You talk about the 'atomic unit of journalism' being reporting... but that isn't really a meaningful assertion. What is meaningful is that facts are not copyrightable (which is good.) If you are selling access to facts as your product, you have to differentiate yourself on either storytelling, curation or speed.

Notably, the California law covers all links, not just those that include a summary or headline.

I don't think the crisis has anything to do with aggregation. I think the crisis has to do with how money is spent on advertising, how much of that money Google is able to extract via their monopoly, and the degree to which we've allowed capital markets to gut such a vital institution. I think the EFF report linked in the article does a much better job of breaking down the issue, even if I don't agree with every recommendation it makes or think they are sufficient.

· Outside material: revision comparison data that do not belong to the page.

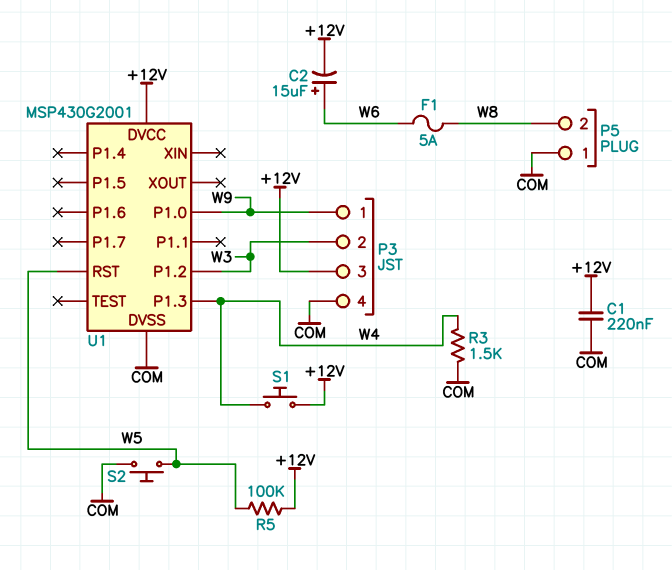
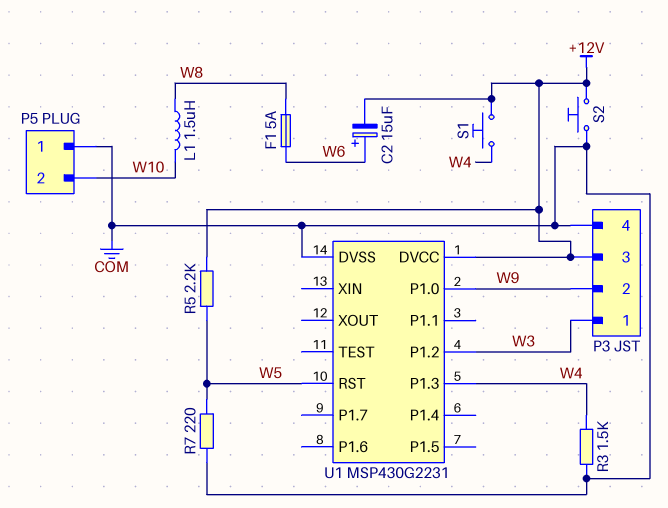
C1: 220nF (+12V, COM) -> none
L1: none -> 1.5uH (W8, W10)
P3 pin 1: W9 -> W3
P3 pin 2: W3 -> W9
P5 pin 2: W8 -> W10
R5: 100k (+12V, W5) -> 2.2k (+12V, W5)
R7: none -> 220 (COM, W5)
S2: button (COM, W5) -> button (+12V, COM)
U1: MSP430G2001 -> MSP430G2231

For the record, I disagree with the bill.

My point is that sharing links is a double edged sword that was sort of forced on the news publishers. They've grown dependent on the traffic -- and agreed, they need a different business model -- but thats tough when anyone else can undercut you and publish for free, and then compete for that same traffic.

Also, if you think you can differentiate on curation or speed, you cannot, because those same links will appear regardless.

And yes, the advertising monopoly is a huge part of this -- but the argument has always been that the search engines need news just as much as news needs search engines. But they've set up the situation in a way that they have all the leverage.


> sharing links is a double edged sword that was sort of forced on the news publishers.

What are you talking about? "sharing links" was not forced on publishers by anyone, not even sort of. Sharable links to content are not in any way damaging, so can't be a double edged sword. Sharable links are purely beneficial and you have done zero of the work to show otherwise.